▶ TASK DIRECTIONS: Repeat exactly the lines of the entries below from the one with "Masiva marcha contra la inseguridad y la" through the one with "El abogado de Candela Arizaga contradijo a", both ends included, and nothing else.

____ EXCERPTED DATA

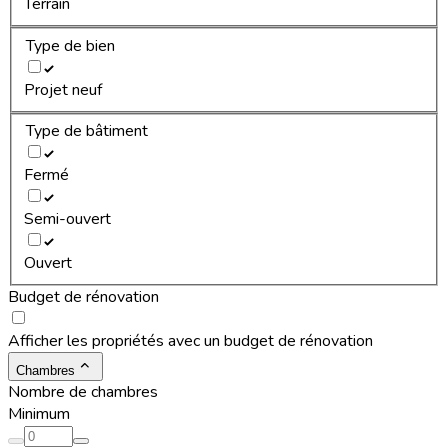
Terrain
Type de bien
Projet neuf
Type de bâtiment
Fermé
Semi-ouvert
Ouvert
Budget de rénovation
Afficher les propriétés avec un budget de rénovation
Chambres
Nombre de chambres
Minimum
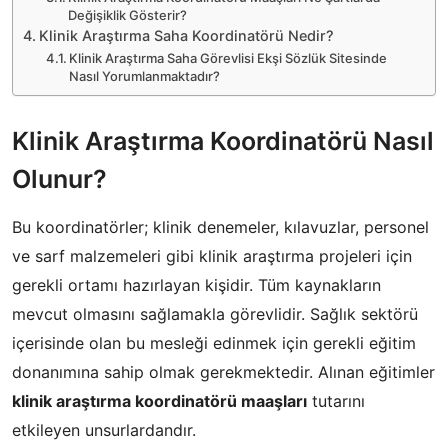
Değişiklik Gösterir?
Klinik Araştırma Saha Koordinatörü Nedir?
Klinik Araştırma Saha Görevlisi Ekşi Sözlük Sitesinde
Nasıl Yorumlanmaktadır?
Klinik Araştırma Koordinatörü Nasıl
Olunur?
Bu koordinatörler; klinik denemeler, kılavuzlar, personel
ve sarf malzemeleri gibi klinik araştırma projeleri için
gerekli ortamı hazırlayan kişidir. Tüm kaynakların
mevcut olmasını sağlamakla görevlidir. Sağlık sektörü
içerisinde olan bu mesleği edinmek için gerekli eğitim
donanımına sahip olmak gerekmektedir. Alınan eğitimler
klinik araştırma koordinatörü maaşları
tutarını
etkileyen unsurlardandır.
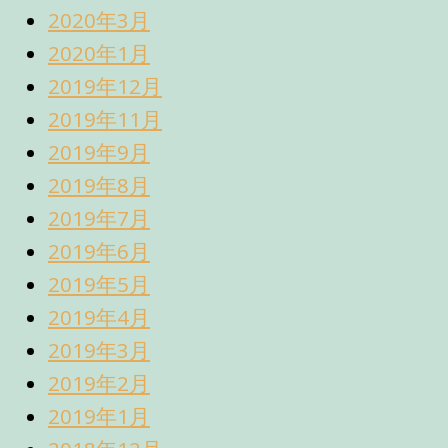
2020年3月
2020年1月
2019年12月
2019年11月
2019年9月
2019年8月
2019年7月
2019年6月
2019年5月
2019年4月
2019年3月
2019年2月
2019年1月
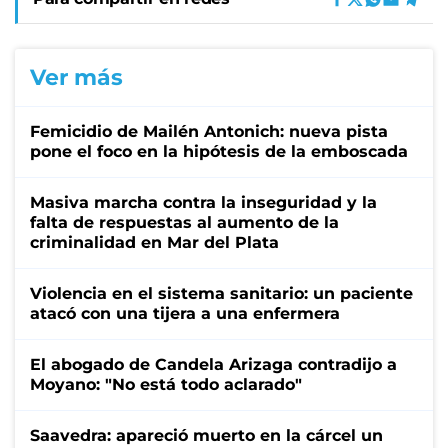
Ver más
Femicidio de Mailén Antonich: nueva pista
pone el foco en la hipótesis de la emboscada
Masiva marcha contra la inseguridad y la
falta de respuestas al aumento de la
criminalidad en Mar del Plata
Violencia en el sistema sanitario: un paciente
atacó con una tijera a una enfermera
El abogado de Candela Arizaga contradijo a
Moyano: "No está todo aclarado"
Saavedra: apareció muerto en la cárcel un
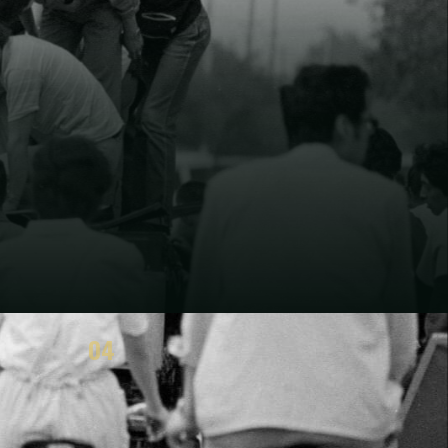
04
BILAN CRITIQUE
3 forces · 3 limites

________

▶ FINAL ANSWER:
Masiva marcha contra la inseguridad y la
falta de respuestas al aumento de la
criminalidad en Mar del Plata
Violencia en el sistema sanitario: un paciente
atacó con una tijera a una enfermera
El abogado de Candela Arizaga contradijo a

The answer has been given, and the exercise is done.